Resolves (removes) a friend request between a specific user (`user_id`) and another (`target_id`). Possible values for `request_type` are: `incoming` and `outgoing`.

+ Parameters
    + `user_id`: `5eee34b3ca37750008547372` (user_id) - <span style="color: darkred">[required]</span> ID of the first user.
    + `request_type`: `incoming` ("incoming" | "outgoing") - <span style="color: darkred">[required]</span> Type of friend request.
    + `target_id`: `5eee34b3ca37750008547373` (user_id) - <span style="color: darkred">[required]</span> ID of the target user.

+ Request

    + Headers

            key: your-special-api-key-here
            content-type: application/json

+ Response 200 (application/json)
See an example

    + Attributes (object)
        + success (boolean) - If the request succeeded. Always `true` when status code is 200 and `false` or `undefined` otherwise.

    + Body

            {
                "success": true
            }

### /users/:user_id/requests/:request_type/:target_id (PUT) [PUT /users/{user_id}/requests/{request_type}/{target_id}]

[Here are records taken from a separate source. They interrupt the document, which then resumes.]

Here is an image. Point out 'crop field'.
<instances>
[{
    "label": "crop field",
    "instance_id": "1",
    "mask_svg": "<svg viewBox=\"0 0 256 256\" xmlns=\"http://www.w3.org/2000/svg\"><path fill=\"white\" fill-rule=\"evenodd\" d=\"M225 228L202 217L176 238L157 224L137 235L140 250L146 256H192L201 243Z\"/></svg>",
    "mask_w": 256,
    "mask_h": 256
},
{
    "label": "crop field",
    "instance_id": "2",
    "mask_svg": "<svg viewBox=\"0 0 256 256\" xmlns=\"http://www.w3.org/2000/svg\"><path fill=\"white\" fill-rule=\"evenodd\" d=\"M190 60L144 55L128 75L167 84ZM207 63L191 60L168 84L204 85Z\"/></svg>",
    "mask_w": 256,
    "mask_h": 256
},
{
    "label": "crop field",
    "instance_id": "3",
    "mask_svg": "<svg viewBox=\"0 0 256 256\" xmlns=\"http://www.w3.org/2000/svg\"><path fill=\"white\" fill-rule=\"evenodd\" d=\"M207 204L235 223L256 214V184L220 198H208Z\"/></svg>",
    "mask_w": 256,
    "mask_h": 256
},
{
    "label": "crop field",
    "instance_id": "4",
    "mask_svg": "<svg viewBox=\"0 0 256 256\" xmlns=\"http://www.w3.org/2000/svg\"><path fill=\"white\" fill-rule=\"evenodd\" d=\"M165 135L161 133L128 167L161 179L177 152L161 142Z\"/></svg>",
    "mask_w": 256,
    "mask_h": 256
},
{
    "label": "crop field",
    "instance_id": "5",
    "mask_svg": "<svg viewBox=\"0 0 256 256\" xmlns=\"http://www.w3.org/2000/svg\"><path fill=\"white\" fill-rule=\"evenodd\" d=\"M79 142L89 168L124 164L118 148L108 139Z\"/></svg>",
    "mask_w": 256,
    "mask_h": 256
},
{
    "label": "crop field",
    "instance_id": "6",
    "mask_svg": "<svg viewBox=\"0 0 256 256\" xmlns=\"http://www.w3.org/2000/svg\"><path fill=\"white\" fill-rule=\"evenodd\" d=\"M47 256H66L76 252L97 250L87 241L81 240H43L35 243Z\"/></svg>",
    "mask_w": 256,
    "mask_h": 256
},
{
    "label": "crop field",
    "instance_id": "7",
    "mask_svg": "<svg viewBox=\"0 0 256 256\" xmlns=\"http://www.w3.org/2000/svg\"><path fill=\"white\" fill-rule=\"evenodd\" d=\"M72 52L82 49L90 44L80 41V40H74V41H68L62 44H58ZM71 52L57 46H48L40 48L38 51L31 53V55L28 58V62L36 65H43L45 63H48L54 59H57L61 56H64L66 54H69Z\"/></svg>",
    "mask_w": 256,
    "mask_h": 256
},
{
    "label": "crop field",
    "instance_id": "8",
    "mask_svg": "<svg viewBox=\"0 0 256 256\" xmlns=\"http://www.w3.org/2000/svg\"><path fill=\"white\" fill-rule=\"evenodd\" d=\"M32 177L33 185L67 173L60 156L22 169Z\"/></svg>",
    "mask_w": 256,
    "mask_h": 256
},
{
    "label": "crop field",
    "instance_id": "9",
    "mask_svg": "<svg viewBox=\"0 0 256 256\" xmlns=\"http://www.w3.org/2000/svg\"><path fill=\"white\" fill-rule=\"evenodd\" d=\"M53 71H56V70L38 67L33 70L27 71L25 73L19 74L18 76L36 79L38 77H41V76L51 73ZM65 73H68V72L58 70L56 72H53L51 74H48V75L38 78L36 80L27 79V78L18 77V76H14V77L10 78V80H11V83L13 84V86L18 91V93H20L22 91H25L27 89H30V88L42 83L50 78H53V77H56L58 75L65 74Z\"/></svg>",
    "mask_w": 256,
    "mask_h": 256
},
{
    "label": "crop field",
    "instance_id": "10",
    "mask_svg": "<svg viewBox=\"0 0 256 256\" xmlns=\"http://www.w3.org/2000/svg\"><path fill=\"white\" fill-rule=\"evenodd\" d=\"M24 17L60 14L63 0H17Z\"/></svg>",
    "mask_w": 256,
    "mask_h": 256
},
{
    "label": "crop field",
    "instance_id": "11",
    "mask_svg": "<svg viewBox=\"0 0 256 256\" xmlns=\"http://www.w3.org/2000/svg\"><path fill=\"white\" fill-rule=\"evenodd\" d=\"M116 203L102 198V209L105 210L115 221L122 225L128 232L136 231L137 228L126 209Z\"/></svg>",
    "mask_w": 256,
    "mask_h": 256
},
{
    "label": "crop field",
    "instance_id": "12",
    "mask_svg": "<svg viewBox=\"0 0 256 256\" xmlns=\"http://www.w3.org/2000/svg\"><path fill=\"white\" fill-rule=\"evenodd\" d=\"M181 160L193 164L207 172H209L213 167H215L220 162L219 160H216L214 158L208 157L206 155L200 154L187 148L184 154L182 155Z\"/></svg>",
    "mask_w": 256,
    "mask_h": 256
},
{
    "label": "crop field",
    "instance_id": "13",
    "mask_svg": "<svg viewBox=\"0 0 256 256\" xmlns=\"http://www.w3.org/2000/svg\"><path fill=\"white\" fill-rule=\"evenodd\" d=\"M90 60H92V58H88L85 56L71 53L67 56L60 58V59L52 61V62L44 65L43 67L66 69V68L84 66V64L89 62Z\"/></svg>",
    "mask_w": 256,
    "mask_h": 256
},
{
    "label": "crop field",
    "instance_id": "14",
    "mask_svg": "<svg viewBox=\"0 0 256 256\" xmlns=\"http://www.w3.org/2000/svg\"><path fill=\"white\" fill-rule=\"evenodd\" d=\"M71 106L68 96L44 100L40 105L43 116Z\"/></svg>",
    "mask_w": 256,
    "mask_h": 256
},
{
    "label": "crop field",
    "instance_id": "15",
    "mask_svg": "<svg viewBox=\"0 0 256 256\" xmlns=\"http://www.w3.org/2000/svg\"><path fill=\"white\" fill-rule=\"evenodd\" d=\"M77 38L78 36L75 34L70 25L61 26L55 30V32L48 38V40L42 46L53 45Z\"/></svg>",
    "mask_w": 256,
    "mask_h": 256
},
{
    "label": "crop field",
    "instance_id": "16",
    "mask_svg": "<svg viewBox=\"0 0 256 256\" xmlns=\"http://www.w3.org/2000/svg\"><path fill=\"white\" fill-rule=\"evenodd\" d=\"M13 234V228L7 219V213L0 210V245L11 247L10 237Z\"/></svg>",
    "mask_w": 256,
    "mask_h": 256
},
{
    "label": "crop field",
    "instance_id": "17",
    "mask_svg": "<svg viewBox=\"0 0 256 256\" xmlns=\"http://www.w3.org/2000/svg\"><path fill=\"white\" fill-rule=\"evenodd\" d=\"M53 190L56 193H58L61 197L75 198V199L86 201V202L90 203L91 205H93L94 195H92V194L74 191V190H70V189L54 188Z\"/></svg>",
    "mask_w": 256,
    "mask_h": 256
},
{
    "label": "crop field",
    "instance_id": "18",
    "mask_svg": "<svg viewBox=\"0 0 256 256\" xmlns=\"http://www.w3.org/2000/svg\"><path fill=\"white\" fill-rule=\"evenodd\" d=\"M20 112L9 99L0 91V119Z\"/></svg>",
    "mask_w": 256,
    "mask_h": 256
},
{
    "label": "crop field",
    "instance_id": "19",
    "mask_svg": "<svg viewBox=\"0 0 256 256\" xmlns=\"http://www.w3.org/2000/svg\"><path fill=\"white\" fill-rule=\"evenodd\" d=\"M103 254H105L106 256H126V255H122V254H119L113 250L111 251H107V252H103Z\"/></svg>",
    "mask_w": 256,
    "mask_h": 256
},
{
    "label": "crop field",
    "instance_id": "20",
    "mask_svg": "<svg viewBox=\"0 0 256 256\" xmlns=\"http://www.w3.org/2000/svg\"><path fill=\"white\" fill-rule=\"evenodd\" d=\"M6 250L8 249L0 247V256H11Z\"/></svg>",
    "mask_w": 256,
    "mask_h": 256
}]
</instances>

Adds a new unresolved friend request between a specific user (`user_id`) and another (`target_id`). Possible values for `request_type` are: `incoming` and `outgoing`.

+ Parameters
    + `user_id`: `5eee34b3ca37750008547372` (user_id) - <span style="color: darkred">[required]</span> ID of the first user.
    + `request_type`: `incoming` ("incoming" | "outgoing") - <span style="color: darkred">[required]</span> Type of friend request.
    + `target_id`: `5eee34b3ca37750008547373` (user_id) - <span style="color: darkred">[required]</span> ID of the target user.

+ Request

    + Headers

            key: your-special-api-key-here
            content-type: application/json

+ Response 200 (application/json)
See an example

    + Attributes (object)
        + success (boolean) - If the request succeeded. Always `true` when status code is 200 and `false` or `undefined` otherwise.

    + Body

            {
                "success": true
            }

## Data Structures

### Meme (object)

+ meme_id: `5ec8adf06e38137ff2e58769` (string) - A unique immutable MongoDB ID representing this meme. Generated automatically by the server.
+ owner: `5ec8adf06e38137ff2e58770` (string) - The `user_id` of the user that uploaded this meme.
+ receiver (string, nullable) - The `user_id` of a non-owner user authorized to access this meme or `null`.
+ createdAt: `1579345900650` (number) - When this meme was created [in milliseconds since the unix epoch](https://developer.mozilla.org/en-US/docs/Web/JavaScript/Reference/Global_Objects/Date/now).
+ expiredAt: `1579489874164` (number) - When this meme expired (or will expire) [in milliseconds since the unix epoch](https://developer.mozilla.org/en-US/docs/Web/JavaScript/Reference/Global_Objects/Date/now) or `-1` if it should never expire.
+ description (string, nullable) - Additional data associated with this meme or `null`.
+ likes (number) - The current number of likes this meme has received.
+ private (boolean) - `true` if this meme is private or `false` otherwise.
+ replyTo: `5ec8adf06e38137ff2e58769` (string, nullable) - The `meme_id` of the meme to which this meme is responding or `null` if it is not a reply.
+ imageUrl (string, nullable) - The HTTP url of a PNG, JPEG, or GIF image file or `null` if there is no image.

### User (object)

+ user_id: `5ec8adf06e38137ff2e58770` (string) - A unique immutable MongoDB ID representing this user. Generated automatically by the server.
+ name: `"Barack Obama"` (string) - The full name of the user.
+ email: `"o@barackobama.com"` (string) - The user's email address.
+ phone: `"773-555-5555"` (string, nullable) - The user's well-formatted phone number.
+ username: `"Oforce1"` (string) - The user's unique username within the system.
+ friends (number) - The current number of friends this user has.
+ liked (number) - The current number of memes this user has liked.
+ deleted (boolean) - `true` if this user was deleted or `false` otherwise.
+ imageUrl (string, nullable) - The HTTP url of a PNG, JPEG, or GIF image file or `null` if there is no image.